Standardize whether logits and probs get normalized internally in distribution functions?

johnstjohn · August 30, 2021, 5:22pm

Hi there,
I have been writing some wrappers for loss functions that use various probability distributions in pytorch. I’m noticing some inconsistencies in the meaning of a few arguments of the same name that have slowed me down, and unless I am missing something seems like a good area for cleanup. Here is one example I have found which highlights this point:

torch.distributions.Multinomial(logits=...)

vs

torch.distributions.Binomial(logits=...)

torch.distributions.Multinomail (which farms the initialization to torch.distributions.Categorical) normalizes both parameters on intialization:

            self.probs = probs / probs.sum(-1, keepdim=True)
            ...
            self.logits = logits - logits.logsumexp(dim=-1, keepdim=True)
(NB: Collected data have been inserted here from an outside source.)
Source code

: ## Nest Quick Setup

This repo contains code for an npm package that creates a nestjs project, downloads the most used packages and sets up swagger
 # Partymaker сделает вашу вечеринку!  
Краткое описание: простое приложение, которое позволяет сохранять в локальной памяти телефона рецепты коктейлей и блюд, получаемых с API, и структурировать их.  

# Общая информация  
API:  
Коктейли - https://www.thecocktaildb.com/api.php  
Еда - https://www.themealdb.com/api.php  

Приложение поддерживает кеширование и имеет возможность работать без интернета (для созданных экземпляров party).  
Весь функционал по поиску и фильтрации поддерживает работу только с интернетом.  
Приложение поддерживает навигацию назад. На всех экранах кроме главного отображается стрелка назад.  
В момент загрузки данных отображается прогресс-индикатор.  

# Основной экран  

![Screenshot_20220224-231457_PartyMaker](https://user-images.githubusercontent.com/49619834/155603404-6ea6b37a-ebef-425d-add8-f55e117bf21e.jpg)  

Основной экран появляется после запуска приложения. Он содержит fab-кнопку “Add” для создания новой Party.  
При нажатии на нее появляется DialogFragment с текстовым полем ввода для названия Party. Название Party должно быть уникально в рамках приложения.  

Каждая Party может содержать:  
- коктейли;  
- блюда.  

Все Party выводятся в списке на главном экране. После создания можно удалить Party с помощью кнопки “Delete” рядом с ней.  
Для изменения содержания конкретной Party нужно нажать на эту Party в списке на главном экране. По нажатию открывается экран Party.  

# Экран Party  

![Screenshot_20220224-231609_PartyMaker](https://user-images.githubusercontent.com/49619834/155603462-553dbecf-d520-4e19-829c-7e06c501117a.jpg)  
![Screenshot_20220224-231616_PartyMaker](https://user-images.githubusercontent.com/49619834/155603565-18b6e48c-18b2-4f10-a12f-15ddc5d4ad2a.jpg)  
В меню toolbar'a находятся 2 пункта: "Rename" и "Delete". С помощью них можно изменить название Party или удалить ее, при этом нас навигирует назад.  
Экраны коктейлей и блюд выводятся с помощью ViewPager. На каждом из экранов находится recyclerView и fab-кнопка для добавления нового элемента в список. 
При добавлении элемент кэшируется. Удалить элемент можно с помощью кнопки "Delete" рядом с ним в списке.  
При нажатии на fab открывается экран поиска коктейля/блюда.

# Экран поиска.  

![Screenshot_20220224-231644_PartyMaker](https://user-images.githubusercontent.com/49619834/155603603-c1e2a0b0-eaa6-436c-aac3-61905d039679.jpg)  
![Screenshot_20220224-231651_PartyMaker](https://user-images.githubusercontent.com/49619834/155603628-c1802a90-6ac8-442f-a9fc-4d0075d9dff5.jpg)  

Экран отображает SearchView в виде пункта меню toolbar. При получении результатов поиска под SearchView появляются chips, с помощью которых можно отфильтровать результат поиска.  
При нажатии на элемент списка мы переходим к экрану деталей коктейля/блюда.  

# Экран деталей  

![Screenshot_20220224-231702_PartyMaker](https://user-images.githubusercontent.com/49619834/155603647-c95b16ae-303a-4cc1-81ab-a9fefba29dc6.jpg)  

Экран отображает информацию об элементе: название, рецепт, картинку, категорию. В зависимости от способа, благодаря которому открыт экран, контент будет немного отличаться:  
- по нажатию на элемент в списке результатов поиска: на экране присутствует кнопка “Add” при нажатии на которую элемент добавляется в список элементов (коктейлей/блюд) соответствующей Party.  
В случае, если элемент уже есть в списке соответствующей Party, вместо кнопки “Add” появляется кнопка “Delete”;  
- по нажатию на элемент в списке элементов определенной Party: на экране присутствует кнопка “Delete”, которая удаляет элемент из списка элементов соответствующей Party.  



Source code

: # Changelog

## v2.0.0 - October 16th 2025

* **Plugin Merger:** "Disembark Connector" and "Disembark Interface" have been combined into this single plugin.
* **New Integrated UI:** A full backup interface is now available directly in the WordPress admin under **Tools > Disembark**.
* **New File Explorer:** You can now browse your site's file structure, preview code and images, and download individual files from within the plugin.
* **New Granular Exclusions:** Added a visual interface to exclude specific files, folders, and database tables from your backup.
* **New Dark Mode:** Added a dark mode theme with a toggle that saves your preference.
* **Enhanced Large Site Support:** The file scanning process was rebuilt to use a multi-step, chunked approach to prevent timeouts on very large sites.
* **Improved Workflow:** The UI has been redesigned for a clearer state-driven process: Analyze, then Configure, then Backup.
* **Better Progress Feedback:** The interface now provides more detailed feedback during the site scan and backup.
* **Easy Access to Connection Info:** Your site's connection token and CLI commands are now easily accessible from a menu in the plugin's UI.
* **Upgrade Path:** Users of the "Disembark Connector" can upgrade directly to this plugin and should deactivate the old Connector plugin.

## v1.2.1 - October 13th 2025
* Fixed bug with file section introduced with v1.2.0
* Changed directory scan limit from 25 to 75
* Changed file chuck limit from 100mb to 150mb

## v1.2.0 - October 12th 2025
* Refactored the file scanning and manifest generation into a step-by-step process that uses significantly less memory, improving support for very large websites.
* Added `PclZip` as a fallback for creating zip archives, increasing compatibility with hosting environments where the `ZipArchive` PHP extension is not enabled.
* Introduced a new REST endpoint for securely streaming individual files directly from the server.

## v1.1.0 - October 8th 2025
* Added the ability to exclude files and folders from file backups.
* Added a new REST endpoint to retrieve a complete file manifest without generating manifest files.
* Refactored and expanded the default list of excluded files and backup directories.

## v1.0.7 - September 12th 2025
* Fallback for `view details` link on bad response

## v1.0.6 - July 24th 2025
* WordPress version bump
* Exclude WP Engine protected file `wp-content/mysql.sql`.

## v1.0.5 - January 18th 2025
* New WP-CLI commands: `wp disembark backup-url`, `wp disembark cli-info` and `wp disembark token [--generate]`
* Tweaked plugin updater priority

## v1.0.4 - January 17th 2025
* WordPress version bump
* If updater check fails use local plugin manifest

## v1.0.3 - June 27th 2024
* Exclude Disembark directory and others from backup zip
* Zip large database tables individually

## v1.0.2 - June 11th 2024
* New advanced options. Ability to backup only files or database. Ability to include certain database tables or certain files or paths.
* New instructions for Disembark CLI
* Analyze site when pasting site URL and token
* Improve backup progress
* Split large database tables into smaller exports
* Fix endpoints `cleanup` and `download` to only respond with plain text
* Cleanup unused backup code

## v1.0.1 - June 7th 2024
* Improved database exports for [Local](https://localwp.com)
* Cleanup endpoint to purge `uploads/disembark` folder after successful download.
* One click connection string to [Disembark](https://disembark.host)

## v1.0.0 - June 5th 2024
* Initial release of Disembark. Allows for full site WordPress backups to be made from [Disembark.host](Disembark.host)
On the other hand torch.distributions.Binomial doesn’t do this:

        if probs is not None:
            self.total_count, self.probs, = broadcast_all(total_count, probs)
            self.total_count = self.total_count.type_as(self.probs)
        else:
            self.total_count, self.logits, = broadcast_all(total_count, logits)
            self.total_count = self.total_count.type_as(self.logits)

Would it create any issues if I do something similar to what is done with categorical in other distribution functions? It seems like if your input is properly normalized already, the above wouldn’t cause issues (unless probs.sum(-1) == 0), but likely there are already issues downstream if that is the case.

Thanks for letting me know if this is an agreeable change, and if there are already tickets/etc for it. If not it seems like a nice, small-ish thing to contribute, unless I am missing something about typical usages etc.

Thanks,
John